Due to improper configuration of endpoint devices (e.g., computers, phones, tablets), users could accept an incorrect (fake, generated by the auditor) certificate identifying the network. This led to a successful capture of the authentication segment of the communication. Subsequently, the auditor subjected the captured data to brute-force attacks, resulting in the retrieval of credentials.
The captured credentials are domain credentials, meaning several systems rely on a central authentication system (most likely Active Directory), which could enable an attacker to conduct further attacks.
Following network reconnaissance, it was established that the two networks are WPA/WPA-2 Enterprise networks, which require a device certificate, as well as a username and password, for authentication. Wi-Fi clients, however, have the option to either follow the authentication method proposed by the access point or select their own. The standard configuration for Windows, macOS, Linux, Android, and iOS allows bypassing the certificate section and directly entering the username and password.

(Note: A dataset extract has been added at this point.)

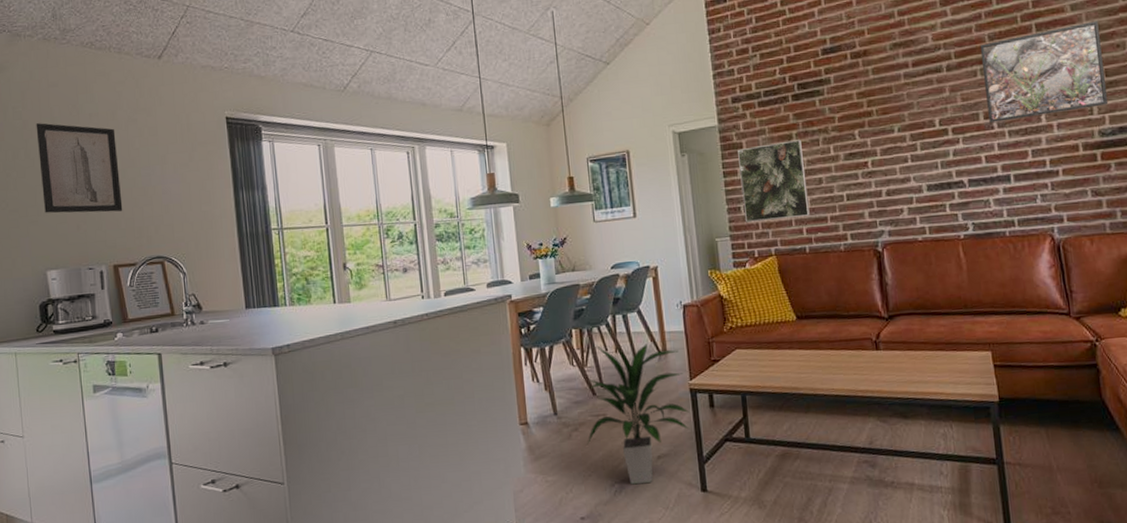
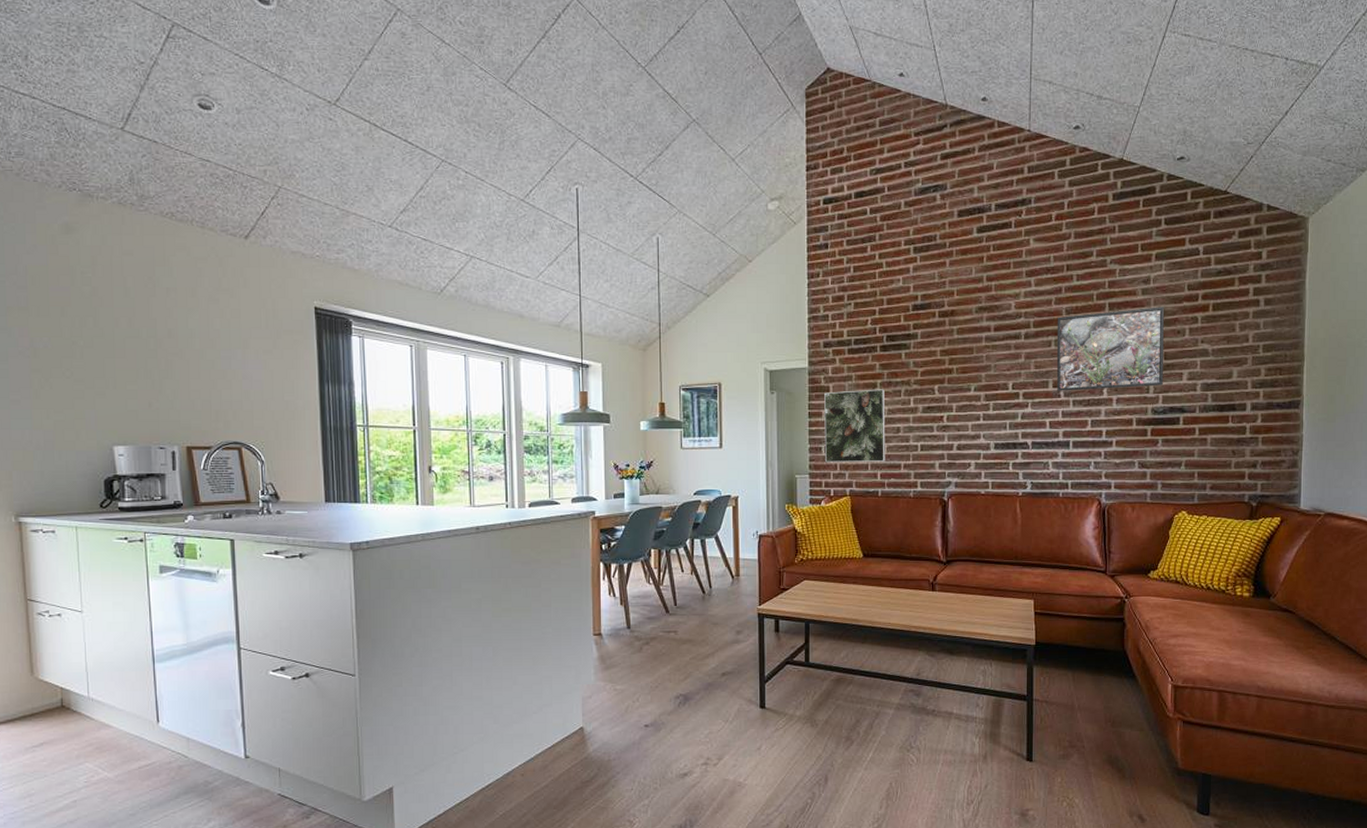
wall art: present [36,123,123,214] -> none [107,292,199,392]
indoor plant: present [587,343,689,485] -> none [656,566,756,698]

In the subsequent step, users receive a notification about an untrusted certificate (similar to the HTTPS Man-in-the-Middle attack scenario), and it is up to the user to decide whether to transmit credentials over an insecure channel. Best practices indicate that it is safest when users cannot accept a fake certificate, as described in the following section.
The attack The attack was conducted using the eaphammer tool: https://github.com/s0lst1c3/eaphammer
The first step involved generating a certificate (a fake certificate was generated containing the phrases "COMPANY_NAME" and "COMPANYNAMECA" to build trust). The next step is to activate the tool and start listening:
The first result appeared almost immediately:
After cracking harvesting credentials, password was obtained in hash.
This was next cracked, with the hashcat tool. https://hashcat.net/hashcat/
The auditor was unable to verify whether these credentials were valid (the cracking process completed a day after the audit), however, the mere possibility of capturing such credentials necessitates rating the severity of this vulnerability as CRITICAL.
In this case malicious actors can then access internal network and perform further attacks.
Recommendation It is recommended to implement changes on endpoint devices (phones, computers, tablets, etc.), enforcing network connections only if the network presents a valid certificate (i.e., issued by an internal CA) with a clearly defined Common Name (CN). If devices are managed through an MDM solution, this will be the optimal place to enforce such changes.